Now, you mentioned evolution in terms of treatments and therapy options. What are the latest treatment and therapy options that for AMD that the optometrists should be aware of?

Mark Dunbar:

We’ve had these first generation anti-VEGF drugs, the Lucentis, the Avastin, Eylea. Those were really game changers in terms of for the first time being able to dry up the macula, really preserved vision in these patients. And they were so critical, important. And the downside, of course, was durability. These were drugs, though they worked, they didn’t last a long time, and so would’ve patients needing injections every month. We tried to extend them out, and some patients were successful doing that, some patients not.

And so you look at this second generation anti-VEGF drugs, beginning with Beovu, which was Novartis’s drug, again, the idea that they would last longer and ultimately require a less number of injections and patients would need to not be seen as regularly as they would. Of course, Genentech has developed the port delivery system, which is a surgical procedure to put the port in. It’s a slow release over time, but patients could go up to six months or even nine months without needing to either be seen or really need a re-treatment.

And then you’ve got faricimab which is the kind of the multi-mechanism, has anti-VEGF characteristics and works on a different pathway as well. So the point being, these are drugs that work longer, they’re more durable. And so it just means patients aren’t going to need 12 injections over 12 months. They may only need two or three or four after a loading dose. And so that becomes important. Again, of course we know the story with the Novartis drug Beovu because of some of the inflammation issues. It’s not used as much, but the other two I think are gaining steam. And there’s probably others that are really being studied.

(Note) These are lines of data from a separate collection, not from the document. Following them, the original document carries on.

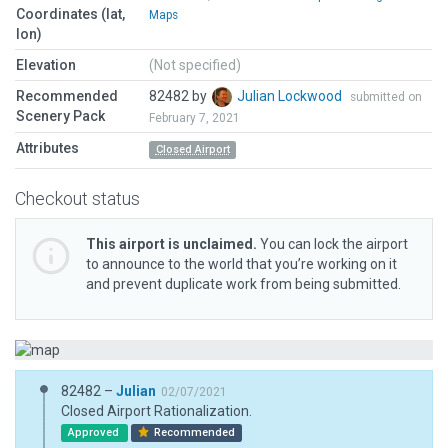
Coordinates (lat,
Maps
lon)
Elevation
(Not specified)
Recommended
82482 by
Julian Lockwood
submitted on
Scenery Pack
February 7, 2021
Attributes
Closed Airport
Checkout status
This airport is unclaimed.
You can lock the airport
to announce to the world that you’re working on it
and prevent duplicate work from being submitted.
82482 –
Julian
02/07/2021
Closed Airport Rationalization.
Approved
Recommended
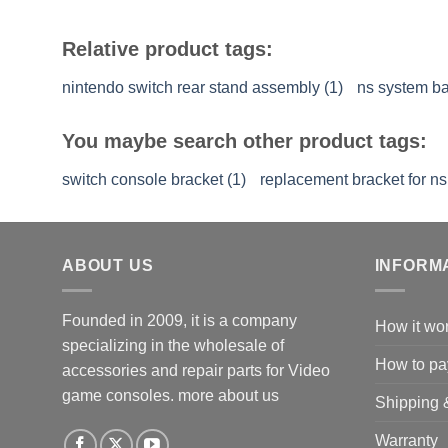
Relative product tags:
nintendo switch rear stand assembly (1)
ns system ba
You maybe search other product tags:
switch console bracket (1)
replacement bracket for ns
ABOUT US
INFORM
Founded in 2009, it is a company
How it wo
specializing in the wholesale of
How to pa
accessories and repair parts for Video
game consoles.
more about us
Shipping 
Warranty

So the point being, these are patients who won’t need to be seen as regularly, and these are patients that may be able to be followed in optometric practices in that interval with OCT imaging and those type of things. So patients will have better visual outcomes, they’ll end up in their primary eye care, their optometrist practice for glasses, and while they’re doing that, let’s do an OCT and just kind of make sure that your macula is dry, that you’re heading in the right direction in terms of the disease being controlled. Where before, again, they just didn’t have that opportunity because patients were coming in every month, every six weeks for another injection.